● **KUTIPAN TERPILIH**:
================
Sekilas Tentang Depati Parbo, Panglima Perang Kerinci
Mengutip Buku Depati Parbo
Pahlawan Perang Kerinci yang diterbitkan oleh Pemerintah Daerah Kerinci Tahun
1972 yang digagas oleh Bupati Kerinci Rusdi Sayuti, BA, Hj. Aida Rosnan, BA
menyebutkan alam Kerinci nan elok dan permai dikenal sebagai daerah yang
memiliki hawa yang sejuk dengan panorama alamnya yang indah dan menawan, dikaki
Gunung Raya tepatnya di dusun (Desa) Lolo dan sekarang dikenal dengan wilayah
Kecamatan Gunung Raya Kabupaten Kerinci sekitar tahun 1839 telah lahir seorang
bayi tampan anak sulung dari hasil pernikahan sepasang pasangan muda Bimbe
(ayah) dan Kembang (ibu).
Bayi mungil yang tampan itu oleh
kedua orang tuanya diberi nama Kasib, kelak bayi mungil dengan kulit bersih
berwarna putih kuning tumbuh
menjadi anak muda yang tampan dan menjadi sosok pria dewasa yang
perkasa dan dikenal sebagai pria pemberani dan menjadi musuh bebuyutan pasukan
penjajah Belanda. Kasib kecil dilahirkan dari keluarga sederhana dan disegani
oleh masyarakat dikampung, kelahiran
bayi mungil Kasib disambut
gembira keluarga besar Bimbe dan
Kembang, disamping tampan dengan kulit yang bersih, ternyata Kasib kecil
sejak lahir telah menampakkan tanda tanda keistimewaan, salah satu keistimewaan
bawaan lahir Kasib telah memiliki gigi geraham yang berwarna hitam seperti
warna besi, disamping itu pada beberapa tempat di tubuhnya terdapat bintik
bintik kecil dan tahi lalat berwarna hitam, dan melihat tanda tanda keistimewaan
yang ada pada bayi mungil itu, oleh kedua orang tua dan keluarganya nama Kasib
sering ditambah nama German Besi.
================
● **DATA SUMBER**:
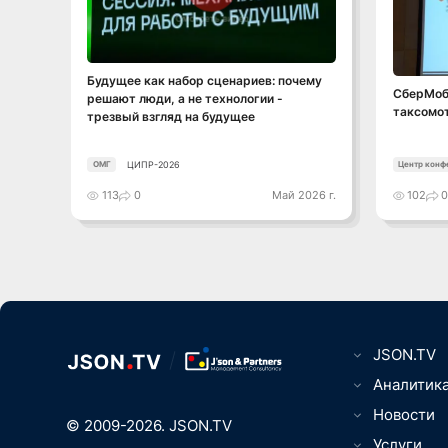
Смотреть видео
Будущее как набор сценариев: почему
СберМоба
решают люди, а не технологии -
таксомо
трезвый взгляд на будущее
ЦИПР-2026
ОМГ
Центр конф
113
0
Май 2026 г.
102
JSON.TV
Цифровизаци
Аналитик
вещей, Умны
ТВ, видео-, 
Новости
Юриспруденц
© 2009-2026. JSON.TV
Игры, кибер
Менеджмент
Телематика,
Услуги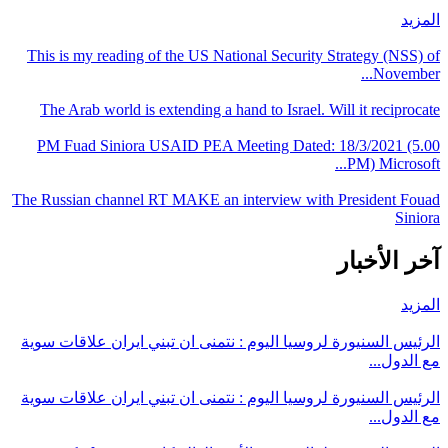
المزيد
This is my reading of the US National Security Strategy (NSS) of
November...
The Arab world is extending a hand to Israel. Will it reciprocate
PM Fuad Siniora USAID PEA Meeting Dated: 18/3/2021 (5.00
PM) Microsoft...
The Russian channel RT MAKE an interview with President Fouad
Siniora
آخر الأخبار
المزيد
الرئيس السنيورة لروسيا اليوم : نتمنى ان تبني ايران علاقات سوية
مع الدول...
الرئيس السنيورة لروسيا اليوم : نتمنى ان تبني ايران علاقات سوية
مع الدول...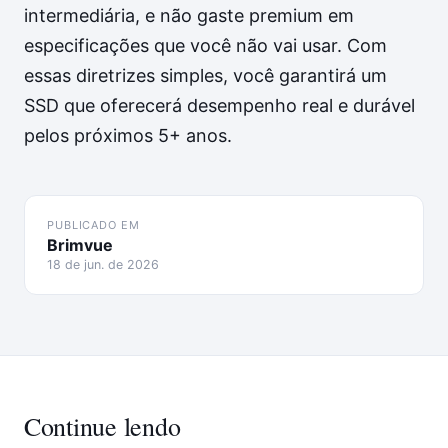
intermediária, e não gaste premium em
especificações que você não vai usar. Com
essas diretrizes simples, você garantirá um
SSD que oferecerá desempenho real e durável
pelos próximos 5+ anos.
PUBLICADO EM
Brimvue
18 de jun. de 2026
Continue lendo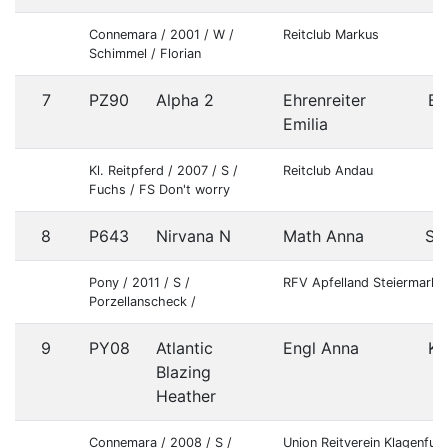
Connemara / 2001 / W /
Reitclub Markus
Schimmel / Florian
7
PZ90
Alpha 2
Ehrenreiter
B
Emilia
Kl. Reitpferd / 2007 / S /
Reitclub Andau
Fuchs / FS Don't worry
8
P643
Nirvana N
Math Anna
St
Pony / 2011 / S /
RFV Apfelland Steiermark
Porzellanscheck /
9
PY08
Atlantic
Engl Anna
K
Blazing
Heather
Connemara / 2008 / S /
Union Reitverein Klagenfurt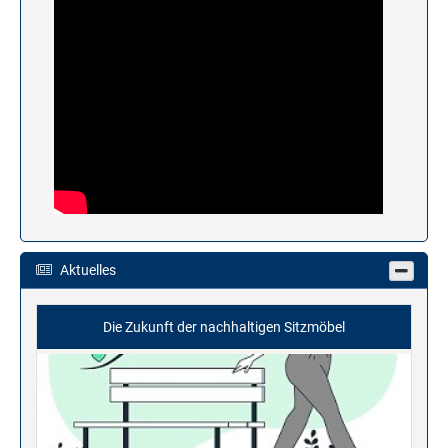
Aktuelles
Die Zukunft der nachhaltigen Sitzmöbel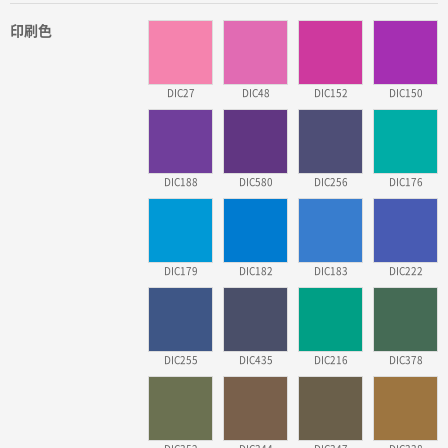
印刷色
DIC27
DIC48
DIC152
DIC150
DIC188
DIC580
DIC256
DIC176
DIC179
DIC182
DIC183
DIC222
DIC255
DIC435
DIC216
DIC378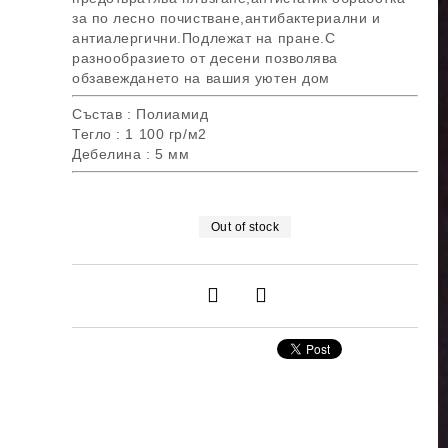
за по лесно почистване,антибактериални и
антиалергични.Подлежат на пране.С
разнообразието от десени позволява
обзавеждането на вашия уютен дом
Състав : Полиамид
Тегло : 1 100 гр/м2
Дебелина : 5 мм
Out of stock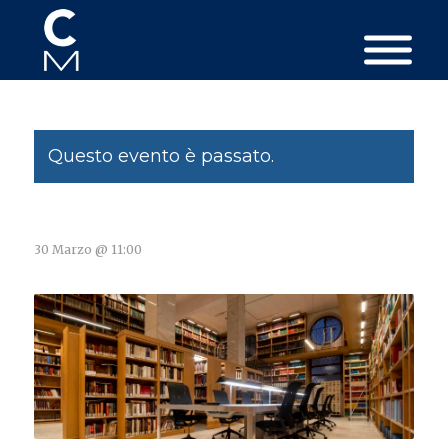
Questo evento è passato.
30 Marzo @ 11:00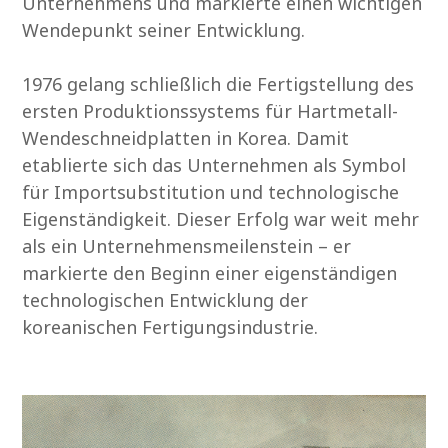
Unternehmens und markierte einen wichtigen
Wendepunkt seiner Entwicklung.
1976 gelang schließlich die Fertigstellung des
ersten Produktionssystems für Hartmetall-
Wendeschneidplatten in Korea. Damit
etablierte sich das Unternehmen als Symbol
für Importsubstitution und technologische
Eigenständigkeit. Dieser Erfolg war weit mehr
als ein Unternehmensmeilenstein – er
markierte den Beginn einer eigenständigen
technologischen Entwicklung der
koreanischen Fertigungsindustrie.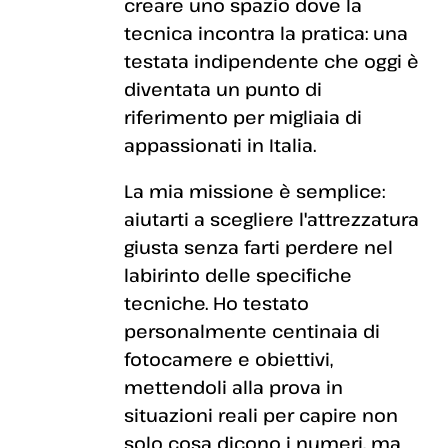
creare uno spazio dove la
tecnica incontra la pratica: una
testata indipendente che oggi è
diventata un punto di
riferimento per migliaia di
appassionati in Italia.
La mia missione è semplice:
aiutarti a scegliere l'attrezzatura
giusta senza farti perdere nel
labirinto delle specifiche
tecniche. Ho testato
personalmente centinaia di
fotocamere e obiettivi,
mettendoli alla prova in
situazioni reali per capire non
solo cosa dicono i numeri, ma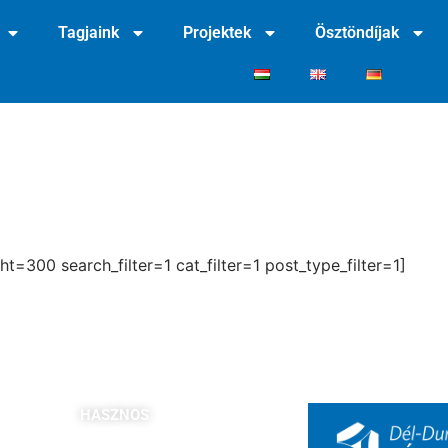
Tagjaink
Projektek
Ösztöndíjak
300 search_filter=1 cat_filter=1 post_type_filter=1]
]
HASZNOS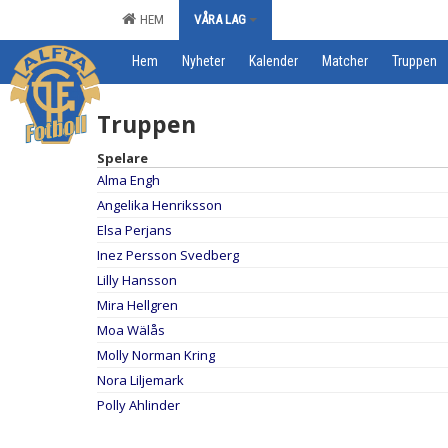
HEM
VÅRA LAG
Hem
Nyheter
Kalender
Matcher
Truppen
Truppen
Spelare
Alma Engh
Angelika Henriksson
Elsa Perjans
Inez Persson Svedberg
Lilly Hansson
Mira Hellgren
Moa Wälås
Molly Norman Kring
Nora Liljemark
Polly Ahlinder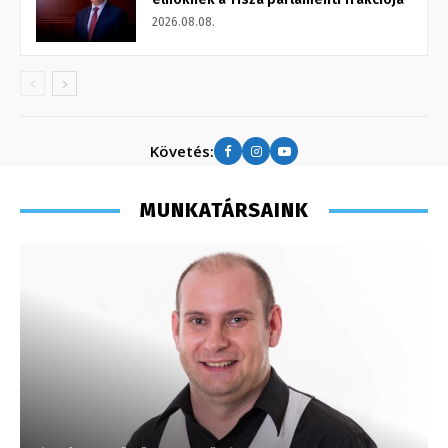
2026.08.08.
Követés:
MUNKATÁRSAINK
================
● **TUGAS YANG DIKERJAKAN**:
**1.** Tulis ulang kutipan tentang Depati Parbo, seluruh bagian dari "Sekilas Tentang Depati" sampai "dan Kembang (ibu).", dengan mengganti "Gunung Raya" menjadi "Gunung Tujuh".
**2.** Ringkas paragraf dalam kutipan tentang Depati Parbo yang diawali "Bayi mungil yang tampan itu" menjadi daftar berbutir tanpa menghilangkan fakta pokoknya.

● **HASIL PER TUGAS**:
**1.**
Sekilas Tentang Depati Parbo, Panglima Perang Kerinci
Mengutip Buku Depati Parbo
Pahlawan Perang Kerinci yang diterbitkan oleh Pemerintah Daerah Kerinci Tahun
1972 yang digagas oleh Bupati Kerinci Rusdi Sayuti, BA, Hj. Aida Rosnan, BA
menyebutkan alam Kerinci nan elok dan permai dikenal sebagai daerah yang
memiliki hawa yang sejuk dengan panorama alamnya yang indah dan menawan, dikaki
Gunung Tujuh tepatnya di dusun (Desa) Lolo dan sekarang dikenal dengan wilayah
Kecamatan Gunung Tujuh Kabupaten Kerinci sekitar tahun 1839 telah lahir seorang
bayi tampan anak sulung dari hasil pernikahan sepasang pasangan muda Bimbe
(ayah) dan Kembang (ibu).

**2.**
- Kedua orang tuanya memberi bayi itu nama Kasib. Kulitnya bersih dan berwarna putih kuning.
- Kasib tumbuh menjadi pria dewasa yang perkasa. Ia dikenal pemberani dan menjadi musuh bebuyutan pasukan penjajah Belanda.
- Ia lahir dari keluarga sederhana yang disegani masyarakat kampung. Kelahirannya disambut gembira oleh keluarga besar Bimbe dan Kembang.
- Sejak lahir ia menampakkan tanda keistimewaan berupa gigi geraham hitam seperti warna besi. Di beberapa tempat di tubuhnya juga terdapat bintik kecil dan tahi lalat berwarna hitam.
- Karena tanda-tanda itu, orang tua dan keluarganya sering menambahkan nama German Besi pada namanya.